Elwell, J., Riley, R., Abu-Ghazaleh, N., Ponomarev, D..  2014.  A Non-Inclusive Memory Permissions architecture for protection against cross-layer attacks. High Performance Computer Architecture (HPCA), 2014 IEEE 20th International Symposium on. :201-212.

Protecting modern computer systems and complex software stacks against the growing range of possible attacks is becoming increasingly difficult. The architecture of modern commodity systems allows attackers to subvert privileged system software often using a single exploit. Once the system is compromised, inclusive permissions used by current architectures and operating systems easily allow a compromised high-privileged software layer to perform arbitrary malicious activities, even on behalf of other software layers. This paper presents a hardware-supported page permission scheme for the physical pages that is based on the concept of non-inclusive sets of memory permissions for different layers of system software such as hypervisors, operating systems, and user-level applications. Instead of viewing privilege levels as an ordered hierarchy with each successive level being more privileged, we view them as distinct levels each with its own set of permissions. Such a permission mechanism, implemented as part of a processor architecture, provides a common framework for defending against a range of recent attacks. We demonstrate that such a protection can be achieved with negligible performance overhead, low hardware complexity and minimal changes to the commodity OS and hypervisor code.

Singh, S., Sharma, S..  2014.  Improving security mechanism to access HDFS data by mobile consumers using middleware-layer framework. Computing, Communication and Networking Technologies (ICCCNT), 2014 International Conference on. :1-7.

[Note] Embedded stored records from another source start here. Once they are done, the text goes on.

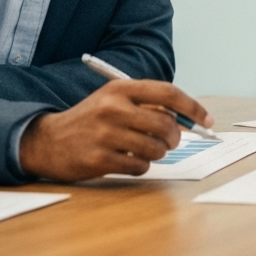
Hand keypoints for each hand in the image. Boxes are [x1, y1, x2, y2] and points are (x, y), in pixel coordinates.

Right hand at [18, 79, 213, 180]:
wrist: (48, 141)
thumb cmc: (91, 120)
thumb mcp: (115, 101)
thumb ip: (147, 105)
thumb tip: (187, 120)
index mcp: (120, 89)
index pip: (168, 93)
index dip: (193, 107)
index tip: (207, 120)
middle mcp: (113, 108)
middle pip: (165, 124)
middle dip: (174, 136)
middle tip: (170, 141)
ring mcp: (105, 135)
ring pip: (155, 148)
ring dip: (158, 153)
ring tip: (145, 149)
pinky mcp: (99, 159)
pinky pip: (139, 166)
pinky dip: (141, 166)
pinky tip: (128, 160)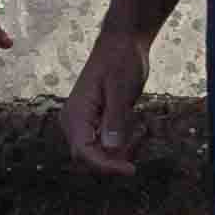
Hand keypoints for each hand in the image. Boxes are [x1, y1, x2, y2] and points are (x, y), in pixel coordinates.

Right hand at [61, 28, 155, 175]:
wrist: (121, 44)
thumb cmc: (120, 60)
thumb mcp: (121, 88)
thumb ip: (115, 118)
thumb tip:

Revolution in the field of technology leads to the development of cloud computing which delivers on-demand and easy access to the large shared pools of online stored data, softwares and applications. It has changed the way of utilizing the IT resources but at the compromised cost of security breaches as well such as phishing attacks, impersonation, lack of confidentiality and integrity. Thus this research work deals with the core problem of providing absolute security to the mobile consumers of public cloud to improve the mobility of user's, accessing data stored on public cloud securely using tokens without depending upon the third party to generate them. This paper presents the approach of simplifying the process of authenticating and authorizing the mobile user's by implementing middleware-centric framework called MiLAMob model with the huge online data storage system i.e. HDFS. It allows the consumer's to access the data from HDFS via mobiles or through the social networking sites eg. facebook, gmail, yahoo etc using OAuth 2.0 protocol. For authentication, the tokens are generated using one-time password generation technique and then encrypting them using AES method. By implementing the flexible user based policies and standards, this model improves the authorization process.